THE WAY HOME book cover   The Way Home
Henry Handel Richardson
1925

Cover: detail from Coming South by Tom Roberts

Dustjacket synopsis:
"The Fortunes of Richard Mahony was originally published as a trilogy between 1917 and 1929. It is without question Henry Handel Richardson's most important work, and Richard Mahony, a complex portrayal of Richardson's own father, is the first substantial character in Australian fiction. Richardson's brilliant analysis of human inadequacy, of the gulf between the ideal and achievement, and of the complexities of circumstance, environment and human fraility, make her one of Australia's most distinguished novelists. In The Fortunes of Richard Mahony she brings together knowledge of a significant period of Australian history, an understanding of human weakness, and a grasp of the principles and techniques of the best European and Russian writers of the nineteenth century.

"The Way Home, the second volume of the trilogy, is a study of disillusionment. Mahony, having bought a medical practice on the south coast of England, discovers that his years in the colonies have alienated him from provincial English society. He returns to Australia and prosperity. A second visit to Europe, a 'Grand Tour', is cut short by the failure of his financial affairs, and Mahony is recalled abruptly, and finally, to Australia. The trilogy is completed in Ultima Thule.

"This uniform edition of The Fortunes of Richard Mahony carries an introduction by Leonie Kramer, Professor of Australian Literature at the University of Sydney."

First Paragraph

When, having braved the bergs and cyclones of the desolate South Pacific, and rounded the Horn; having lain becalmed in the Doldrums, bartered Cross for Plough, and snatched a glimpse of the Western Isles: when the homeward-bound vessel is come level with Finisterre and begins to skirt the Bay, those aboard her get the impression of passing at one stroke into home waters.

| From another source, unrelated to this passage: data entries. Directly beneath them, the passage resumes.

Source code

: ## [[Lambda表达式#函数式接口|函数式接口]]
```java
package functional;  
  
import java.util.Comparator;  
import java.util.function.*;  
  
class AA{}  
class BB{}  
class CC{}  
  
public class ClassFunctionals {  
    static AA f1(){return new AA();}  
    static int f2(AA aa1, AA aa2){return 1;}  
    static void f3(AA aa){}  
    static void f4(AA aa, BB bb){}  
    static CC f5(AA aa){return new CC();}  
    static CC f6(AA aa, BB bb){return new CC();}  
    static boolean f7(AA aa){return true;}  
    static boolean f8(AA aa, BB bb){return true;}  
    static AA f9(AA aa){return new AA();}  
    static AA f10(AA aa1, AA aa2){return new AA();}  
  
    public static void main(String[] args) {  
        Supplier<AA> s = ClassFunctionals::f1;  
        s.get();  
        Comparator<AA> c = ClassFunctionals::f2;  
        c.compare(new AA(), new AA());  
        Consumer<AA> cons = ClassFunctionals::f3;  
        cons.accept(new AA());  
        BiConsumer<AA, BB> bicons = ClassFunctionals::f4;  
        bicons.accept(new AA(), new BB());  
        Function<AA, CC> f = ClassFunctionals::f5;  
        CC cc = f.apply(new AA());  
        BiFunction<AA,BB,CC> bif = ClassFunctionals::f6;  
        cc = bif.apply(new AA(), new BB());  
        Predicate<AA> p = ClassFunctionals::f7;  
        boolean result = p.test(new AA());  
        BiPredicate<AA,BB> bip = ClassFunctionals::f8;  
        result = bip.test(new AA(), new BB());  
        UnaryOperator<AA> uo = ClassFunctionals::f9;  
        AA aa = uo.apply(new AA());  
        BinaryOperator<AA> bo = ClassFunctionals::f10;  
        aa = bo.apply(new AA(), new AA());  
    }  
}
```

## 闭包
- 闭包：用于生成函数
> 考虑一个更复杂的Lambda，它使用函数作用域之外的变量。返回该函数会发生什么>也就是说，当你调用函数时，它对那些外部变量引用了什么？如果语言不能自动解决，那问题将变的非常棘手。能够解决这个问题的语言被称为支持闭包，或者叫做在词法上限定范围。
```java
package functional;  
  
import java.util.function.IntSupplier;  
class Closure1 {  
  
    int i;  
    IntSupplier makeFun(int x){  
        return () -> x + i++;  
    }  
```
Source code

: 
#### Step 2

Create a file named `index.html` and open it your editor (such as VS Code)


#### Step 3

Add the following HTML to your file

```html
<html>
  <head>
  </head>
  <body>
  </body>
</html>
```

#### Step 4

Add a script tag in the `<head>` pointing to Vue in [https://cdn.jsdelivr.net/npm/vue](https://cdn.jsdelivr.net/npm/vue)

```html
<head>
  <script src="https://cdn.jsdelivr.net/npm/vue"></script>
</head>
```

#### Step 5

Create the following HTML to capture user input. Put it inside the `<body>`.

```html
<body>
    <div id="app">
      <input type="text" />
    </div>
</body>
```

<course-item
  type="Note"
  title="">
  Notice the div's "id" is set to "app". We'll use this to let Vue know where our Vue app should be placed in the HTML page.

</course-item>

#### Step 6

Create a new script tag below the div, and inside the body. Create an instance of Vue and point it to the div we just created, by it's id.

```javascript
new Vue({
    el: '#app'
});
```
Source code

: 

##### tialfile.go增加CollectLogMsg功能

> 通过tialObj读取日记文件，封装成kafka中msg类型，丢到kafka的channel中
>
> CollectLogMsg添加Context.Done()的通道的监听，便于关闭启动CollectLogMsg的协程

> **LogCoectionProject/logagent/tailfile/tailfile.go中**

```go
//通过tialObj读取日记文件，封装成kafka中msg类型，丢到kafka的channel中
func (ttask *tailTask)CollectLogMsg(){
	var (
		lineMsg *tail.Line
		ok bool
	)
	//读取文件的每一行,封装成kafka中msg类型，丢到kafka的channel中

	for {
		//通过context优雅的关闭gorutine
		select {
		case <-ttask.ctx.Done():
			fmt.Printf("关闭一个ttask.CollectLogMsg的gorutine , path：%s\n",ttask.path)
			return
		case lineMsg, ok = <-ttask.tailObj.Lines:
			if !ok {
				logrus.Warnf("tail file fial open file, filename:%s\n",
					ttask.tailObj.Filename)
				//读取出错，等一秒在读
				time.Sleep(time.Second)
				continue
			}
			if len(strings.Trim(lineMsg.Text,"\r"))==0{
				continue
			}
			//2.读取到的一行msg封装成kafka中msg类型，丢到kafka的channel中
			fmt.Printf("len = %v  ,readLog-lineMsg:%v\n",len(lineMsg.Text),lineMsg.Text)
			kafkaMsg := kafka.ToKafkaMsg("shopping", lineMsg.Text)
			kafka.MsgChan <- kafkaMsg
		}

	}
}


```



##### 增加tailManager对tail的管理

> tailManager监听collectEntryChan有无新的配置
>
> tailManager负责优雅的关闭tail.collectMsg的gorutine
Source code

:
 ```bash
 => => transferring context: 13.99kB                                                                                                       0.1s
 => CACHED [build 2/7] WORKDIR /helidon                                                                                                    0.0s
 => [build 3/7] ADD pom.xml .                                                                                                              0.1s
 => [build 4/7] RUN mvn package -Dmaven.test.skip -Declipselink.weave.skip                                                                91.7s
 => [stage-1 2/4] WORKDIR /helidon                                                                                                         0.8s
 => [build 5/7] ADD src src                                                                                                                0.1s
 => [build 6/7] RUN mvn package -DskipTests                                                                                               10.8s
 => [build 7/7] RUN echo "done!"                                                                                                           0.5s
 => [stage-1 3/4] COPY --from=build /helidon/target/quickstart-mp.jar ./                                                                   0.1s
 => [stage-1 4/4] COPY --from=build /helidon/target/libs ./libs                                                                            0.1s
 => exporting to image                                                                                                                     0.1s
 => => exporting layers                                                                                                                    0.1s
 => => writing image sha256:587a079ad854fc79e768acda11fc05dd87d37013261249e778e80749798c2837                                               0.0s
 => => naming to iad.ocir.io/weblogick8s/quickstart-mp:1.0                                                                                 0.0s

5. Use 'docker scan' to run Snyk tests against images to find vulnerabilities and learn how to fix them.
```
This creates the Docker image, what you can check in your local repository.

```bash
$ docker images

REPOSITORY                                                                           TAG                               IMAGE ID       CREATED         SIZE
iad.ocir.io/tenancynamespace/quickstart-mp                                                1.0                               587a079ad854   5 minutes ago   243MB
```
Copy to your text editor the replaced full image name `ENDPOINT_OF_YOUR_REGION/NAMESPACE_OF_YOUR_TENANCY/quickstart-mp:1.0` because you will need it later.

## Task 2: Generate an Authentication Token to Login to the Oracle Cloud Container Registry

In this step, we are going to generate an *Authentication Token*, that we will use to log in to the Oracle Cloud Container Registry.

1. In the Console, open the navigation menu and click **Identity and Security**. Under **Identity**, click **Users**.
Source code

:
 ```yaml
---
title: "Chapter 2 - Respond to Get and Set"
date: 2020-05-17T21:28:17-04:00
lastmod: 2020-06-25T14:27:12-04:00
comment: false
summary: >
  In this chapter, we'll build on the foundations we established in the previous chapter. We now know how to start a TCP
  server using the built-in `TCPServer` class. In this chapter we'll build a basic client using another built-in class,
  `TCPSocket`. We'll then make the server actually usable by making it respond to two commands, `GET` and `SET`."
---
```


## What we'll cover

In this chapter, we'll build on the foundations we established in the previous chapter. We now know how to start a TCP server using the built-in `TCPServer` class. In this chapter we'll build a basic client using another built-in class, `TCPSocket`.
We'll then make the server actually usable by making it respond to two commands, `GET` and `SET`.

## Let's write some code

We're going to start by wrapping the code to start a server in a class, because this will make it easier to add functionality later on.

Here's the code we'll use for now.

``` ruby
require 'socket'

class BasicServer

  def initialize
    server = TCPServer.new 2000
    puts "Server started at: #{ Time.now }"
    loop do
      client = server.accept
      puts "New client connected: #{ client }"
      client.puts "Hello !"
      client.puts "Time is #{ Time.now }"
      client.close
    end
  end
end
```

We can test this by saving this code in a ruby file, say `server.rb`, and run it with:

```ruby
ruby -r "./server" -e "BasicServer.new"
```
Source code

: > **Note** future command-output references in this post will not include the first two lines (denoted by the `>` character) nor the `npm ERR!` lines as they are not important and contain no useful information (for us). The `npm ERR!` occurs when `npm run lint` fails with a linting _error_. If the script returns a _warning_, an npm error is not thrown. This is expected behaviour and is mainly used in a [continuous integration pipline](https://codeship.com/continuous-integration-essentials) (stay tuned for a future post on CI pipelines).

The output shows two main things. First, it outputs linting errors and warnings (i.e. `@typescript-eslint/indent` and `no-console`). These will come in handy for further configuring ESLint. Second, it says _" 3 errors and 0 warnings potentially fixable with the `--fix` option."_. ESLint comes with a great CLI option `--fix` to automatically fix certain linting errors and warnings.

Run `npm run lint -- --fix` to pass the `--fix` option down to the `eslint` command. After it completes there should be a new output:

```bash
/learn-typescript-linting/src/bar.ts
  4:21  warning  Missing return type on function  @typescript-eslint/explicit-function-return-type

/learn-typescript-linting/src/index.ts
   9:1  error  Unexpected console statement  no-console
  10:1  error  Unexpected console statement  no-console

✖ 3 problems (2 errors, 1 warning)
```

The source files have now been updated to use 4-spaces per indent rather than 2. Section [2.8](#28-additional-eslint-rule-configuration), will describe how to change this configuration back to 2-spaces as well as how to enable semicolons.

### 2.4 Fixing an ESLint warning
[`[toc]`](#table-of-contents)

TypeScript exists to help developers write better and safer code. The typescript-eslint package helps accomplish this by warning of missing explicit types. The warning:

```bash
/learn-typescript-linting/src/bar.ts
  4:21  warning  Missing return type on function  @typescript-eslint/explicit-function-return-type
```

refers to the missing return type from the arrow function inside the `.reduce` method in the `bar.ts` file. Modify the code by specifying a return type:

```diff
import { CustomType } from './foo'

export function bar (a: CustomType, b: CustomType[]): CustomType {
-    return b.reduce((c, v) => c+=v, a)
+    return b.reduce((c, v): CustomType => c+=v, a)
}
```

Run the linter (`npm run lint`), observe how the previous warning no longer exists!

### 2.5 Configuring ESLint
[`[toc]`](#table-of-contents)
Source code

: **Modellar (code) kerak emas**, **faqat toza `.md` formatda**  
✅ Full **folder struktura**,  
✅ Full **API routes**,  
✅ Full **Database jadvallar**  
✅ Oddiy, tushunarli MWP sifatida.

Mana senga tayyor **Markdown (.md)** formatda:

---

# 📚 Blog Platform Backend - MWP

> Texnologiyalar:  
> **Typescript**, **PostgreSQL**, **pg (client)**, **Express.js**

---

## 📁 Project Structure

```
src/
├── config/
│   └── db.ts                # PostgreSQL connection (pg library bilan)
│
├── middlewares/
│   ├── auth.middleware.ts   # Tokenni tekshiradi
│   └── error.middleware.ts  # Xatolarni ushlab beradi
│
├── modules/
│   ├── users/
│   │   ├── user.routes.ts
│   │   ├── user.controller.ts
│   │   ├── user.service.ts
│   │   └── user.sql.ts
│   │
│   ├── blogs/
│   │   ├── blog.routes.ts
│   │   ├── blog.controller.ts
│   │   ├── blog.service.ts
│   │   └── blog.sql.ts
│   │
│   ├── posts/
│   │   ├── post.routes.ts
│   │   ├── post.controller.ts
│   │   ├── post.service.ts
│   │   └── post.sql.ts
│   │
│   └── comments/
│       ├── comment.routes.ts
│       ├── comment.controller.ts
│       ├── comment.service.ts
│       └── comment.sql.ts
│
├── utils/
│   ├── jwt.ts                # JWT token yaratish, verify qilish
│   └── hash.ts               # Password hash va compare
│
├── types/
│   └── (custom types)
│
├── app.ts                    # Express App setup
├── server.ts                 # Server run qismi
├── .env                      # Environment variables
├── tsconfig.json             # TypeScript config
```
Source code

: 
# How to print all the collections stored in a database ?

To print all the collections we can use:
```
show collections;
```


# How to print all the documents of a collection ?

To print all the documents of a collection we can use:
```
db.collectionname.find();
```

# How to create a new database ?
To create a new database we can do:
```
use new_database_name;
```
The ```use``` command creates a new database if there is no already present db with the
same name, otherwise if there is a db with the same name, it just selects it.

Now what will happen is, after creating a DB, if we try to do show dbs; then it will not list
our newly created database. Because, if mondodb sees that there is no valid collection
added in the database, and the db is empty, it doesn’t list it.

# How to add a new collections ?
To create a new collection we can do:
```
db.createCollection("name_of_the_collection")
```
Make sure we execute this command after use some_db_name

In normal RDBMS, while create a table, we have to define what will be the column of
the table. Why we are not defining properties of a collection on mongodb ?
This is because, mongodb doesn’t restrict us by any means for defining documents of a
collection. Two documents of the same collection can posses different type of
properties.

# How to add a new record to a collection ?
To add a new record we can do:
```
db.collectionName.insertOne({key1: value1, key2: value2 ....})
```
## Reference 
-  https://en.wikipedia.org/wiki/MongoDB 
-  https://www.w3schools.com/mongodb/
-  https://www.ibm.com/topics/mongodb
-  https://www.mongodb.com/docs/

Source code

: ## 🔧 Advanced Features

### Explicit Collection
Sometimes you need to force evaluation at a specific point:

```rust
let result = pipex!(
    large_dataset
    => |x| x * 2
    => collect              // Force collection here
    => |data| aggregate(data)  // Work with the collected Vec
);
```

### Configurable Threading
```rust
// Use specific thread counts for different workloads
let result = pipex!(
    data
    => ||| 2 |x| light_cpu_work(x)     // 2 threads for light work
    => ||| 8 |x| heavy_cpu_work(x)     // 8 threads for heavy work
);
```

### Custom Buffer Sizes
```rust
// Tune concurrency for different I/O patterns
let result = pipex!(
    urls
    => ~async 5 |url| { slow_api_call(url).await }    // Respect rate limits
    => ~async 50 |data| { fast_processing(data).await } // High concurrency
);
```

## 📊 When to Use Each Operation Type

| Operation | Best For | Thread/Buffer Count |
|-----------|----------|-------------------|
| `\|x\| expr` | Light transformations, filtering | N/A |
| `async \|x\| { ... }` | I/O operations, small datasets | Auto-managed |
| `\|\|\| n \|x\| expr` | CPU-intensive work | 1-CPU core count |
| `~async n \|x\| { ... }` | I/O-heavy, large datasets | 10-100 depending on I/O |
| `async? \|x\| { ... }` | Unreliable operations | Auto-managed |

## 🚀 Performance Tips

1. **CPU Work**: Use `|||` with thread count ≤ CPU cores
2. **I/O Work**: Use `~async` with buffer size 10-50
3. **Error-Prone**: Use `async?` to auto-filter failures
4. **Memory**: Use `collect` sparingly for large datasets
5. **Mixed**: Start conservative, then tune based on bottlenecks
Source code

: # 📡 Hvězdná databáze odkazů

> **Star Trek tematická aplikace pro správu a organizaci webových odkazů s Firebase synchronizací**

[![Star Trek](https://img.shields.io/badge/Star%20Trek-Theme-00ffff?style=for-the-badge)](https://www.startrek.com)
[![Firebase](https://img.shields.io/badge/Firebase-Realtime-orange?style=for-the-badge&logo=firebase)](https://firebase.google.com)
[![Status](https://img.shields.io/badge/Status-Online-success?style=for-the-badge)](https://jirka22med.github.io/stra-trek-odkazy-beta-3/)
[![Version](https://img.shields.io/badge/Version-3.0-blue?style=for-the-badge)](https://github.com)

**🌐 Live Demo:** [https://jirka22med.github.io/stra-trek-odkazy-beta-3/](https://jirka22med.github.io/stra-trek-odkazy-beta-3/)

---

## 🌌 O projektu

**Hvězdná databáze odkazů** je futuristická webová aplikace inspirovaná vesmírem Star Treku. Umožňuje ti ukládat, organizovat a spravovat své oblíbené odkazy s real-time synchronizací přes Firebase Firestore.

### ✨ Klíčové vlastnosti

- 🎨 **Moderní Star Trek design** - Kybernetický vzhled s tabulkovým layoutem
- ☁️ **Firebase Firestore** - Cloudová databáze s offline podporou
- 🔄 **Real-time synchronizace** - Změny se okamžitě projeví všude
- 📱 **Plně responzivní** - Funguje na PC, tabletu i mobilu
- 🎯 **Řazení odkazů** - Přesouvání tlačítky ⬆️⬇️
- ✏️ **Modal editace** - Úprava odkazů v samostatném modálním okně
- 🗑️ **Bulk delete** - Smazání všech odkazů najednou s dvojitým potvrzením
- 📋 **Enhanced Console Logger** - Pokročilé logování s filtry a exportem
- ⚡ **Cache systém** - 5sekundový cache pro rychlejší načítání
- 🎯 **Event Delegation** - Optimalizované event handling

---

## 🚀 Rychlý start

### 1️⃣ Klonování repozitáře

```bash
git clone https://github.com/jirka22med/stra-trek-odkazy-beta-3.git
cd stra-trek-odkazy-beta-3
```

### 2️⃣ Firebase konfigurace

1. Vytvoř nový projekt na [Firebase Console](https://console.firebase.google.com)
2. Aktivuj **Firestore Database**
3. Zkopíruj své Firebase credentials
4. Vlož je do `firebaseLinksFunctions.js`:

Gone alike are polar blasts and perfumed or desert-dry breezes; gone opalescent dawns, orange-green sunsets, and nights when the very moon shines warm, the black mass of ocean sluggish as pitch. The region the homing wanderer now enters is quick with associations. These tumbling crested marbled seas, now slate-grey, now of a cold ultramarine, seem but the offings of those that wash his native shores; and they are peopled for him by the saltwater ghosts of his ancestors, the great navigators, who traced this road through the high seas on their voyages of adventure and discovery. The fair winds that belly the sails, or the head winds that thwart the vessel's progress, are the romping south-west gales adrip with moisture, or the bleak north-easters which scour his island home and make it one of the windy corners of the world. Not a breath of balmy softness remains. There is a rawness in the air, a keener, saltier tang; the sad-coloured sky broods low, or is swept by scud that flies before the wind; trailing mists blot out the horizon. And these and other indelible memories beginning to pull at his heartstrings, it is over with his long patience. After tranquilly enduring the passage of some fifteen thousand watery miles, he now falls to chafing, and to telling off the days that still divide him from port and home.

From the Penguin paperback edition, 1971.